Insertion of gene-specific Trojan split-GAL4 construct with CRISPR
Guide RNAs (gRNA) were selected to target all expressed isoforms in an amendable intronic region or to the 3’ end of the gene if no suitable intron was present (e.g. fer3 and ems; Key Resources Table, Supplementary file 4). gRNAs were identified with CRISPR target Finder for vas-Cas9 flies, BDSC#51324 with maximum stringency and minimal off-target effects (Gratz et al., 2014). gRNA targeting hb9, vg, and H15 was cloned into pCFD4 together with a guide RNA to linearize the donor vector (Port et al., 2014; Kanca et al., 2019). The remainder of the guides was synthesized into pUC57_GW_OK2 (Genewiz/Azenta (Burlington, MA)).
CRISPR donors were generated using a modified version of the strategy developed by Kanca et al., 2022. We used the Genewiz company to synthesize a DNA fragment into the EcoRV site of the pUC57-GW- OK2 vector. This fragment is made of the left and right homology arms (HA) which are immediately adjacent to the gRNA cut site and restriction enzyme sites (SacI-KpnI) between these arms (Figure 3—figure supplement 2A). We then directionally cloned the Sac1-attP-FRT-splitGAL4-FRT-attP-KpnI fragment (Figure 3—figure supplement 2B) in between the left and right HAs using the SacI and KpnI sites. Note that SacI and Kpn should only be chosen when the homology arms do not have these cut sites. To facilitate this last step, we generated universal plasmids in each reading frame for each hemi driver, DBD and p65.AD in the original Trojan vector backbones, referred to as pBS-KS-attP2FRT2-SA-T2AGAL4[AD or DBD (0,1,2)]-Hsp70 with Gibson assembly, combining the following fragments:
pBS-KS backbone from the original Trojan vector (digested with SacI and KpnI).

Things to do
[a] In the protocol excerpt, which restriction enzyme sites are placed between the left and right homology arms?
[b] Write out the stretch of the protocol excerpt from "Insertion of gene-specific" through "(Genewiz/Azenta (Burlington, MA)).".
These items have no connection to the protocol excerpt.

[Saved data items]
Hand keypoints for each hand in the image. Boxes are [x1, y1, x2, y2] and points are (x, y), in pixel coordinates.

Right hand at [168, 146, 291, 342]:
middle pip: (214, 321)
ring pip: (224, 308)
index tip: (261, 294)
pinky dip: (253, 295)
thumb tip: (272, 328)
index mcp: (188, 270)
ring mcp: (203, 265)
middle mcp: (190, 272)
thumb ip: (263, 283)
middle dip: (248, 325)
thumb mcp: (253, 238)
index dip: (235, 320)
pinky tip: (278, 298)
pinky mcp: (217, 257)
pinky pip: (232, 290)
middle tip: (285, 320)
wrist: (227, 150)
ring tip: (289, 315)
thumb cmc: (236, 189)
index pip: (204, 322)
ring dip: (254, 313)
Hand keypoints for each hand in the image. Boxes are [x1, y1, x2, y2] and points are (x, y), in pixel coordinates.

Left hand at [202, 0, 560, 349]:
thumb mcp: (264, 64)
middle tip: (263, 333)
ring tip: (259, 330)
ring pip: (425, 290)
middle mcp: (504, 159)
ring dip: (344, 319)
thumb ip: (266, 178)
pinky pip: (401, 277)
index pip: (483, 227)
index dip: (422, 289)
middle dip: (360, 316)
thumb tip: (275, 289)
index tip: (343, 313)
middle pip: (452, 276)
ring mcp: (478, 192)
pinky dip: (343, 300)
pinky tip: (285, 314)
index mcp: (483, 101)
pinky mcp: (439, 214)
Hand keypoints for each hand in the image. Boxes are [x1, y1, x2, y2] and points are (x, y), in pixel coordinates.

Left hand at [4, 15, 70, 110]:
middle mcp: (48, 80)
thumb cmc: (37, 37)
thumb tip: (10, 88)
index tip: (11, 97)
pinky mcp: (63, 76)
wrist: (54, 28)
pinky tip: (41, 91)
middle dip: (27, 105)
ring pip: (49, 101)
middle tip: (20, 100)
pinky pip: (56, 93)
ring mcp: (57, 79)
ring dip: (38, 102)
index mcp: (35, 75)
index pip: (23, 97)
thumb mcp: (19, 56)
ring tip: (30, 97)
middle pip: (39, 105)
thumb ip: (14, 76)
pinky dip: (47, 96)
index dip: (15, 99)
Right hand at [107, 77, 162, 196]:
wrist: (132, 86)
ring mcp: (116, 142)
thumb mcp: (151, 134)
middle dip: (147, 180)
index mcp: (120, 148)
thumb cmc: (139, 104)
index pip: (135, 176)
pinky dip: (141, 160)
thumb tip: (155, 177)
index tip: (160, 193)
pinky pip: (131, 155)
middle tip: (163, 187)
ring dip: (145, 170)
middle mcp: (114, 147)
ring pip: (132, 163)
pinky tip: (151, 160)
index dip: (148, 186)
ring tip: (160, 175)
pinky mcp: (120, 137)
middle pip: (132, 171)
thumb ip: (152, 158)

Per-task answers
[a] SacI and KpnI

[b]
Insertion of gene-specific Trojan split-GAL4 construct with CRISPR
Guide RNAs (gRNA) were selected to target all expressed isoforms in an amendable intronic region or to the 3’ end of the gene if no suitable intron was present (e.g. fer3 and ems; Key Resources Table, Supplementary file 4). gRNAs were identified with CRISPR target Finder for vas-Cas9 flies, BDSC#51324 with maximum stringency and minimal off-target effects (Gratz et al., 2014). gRNA targeting hb9, vg, and H15 was cloned into pCFD4 together with a guide RNA to linearize the donor vector (Port et al., 2014; Kanca et al., 2019). The remainder of the guides was synthesized into pUC57_GW_OK2 (Genewiz/Azenta (Burlington, MA)).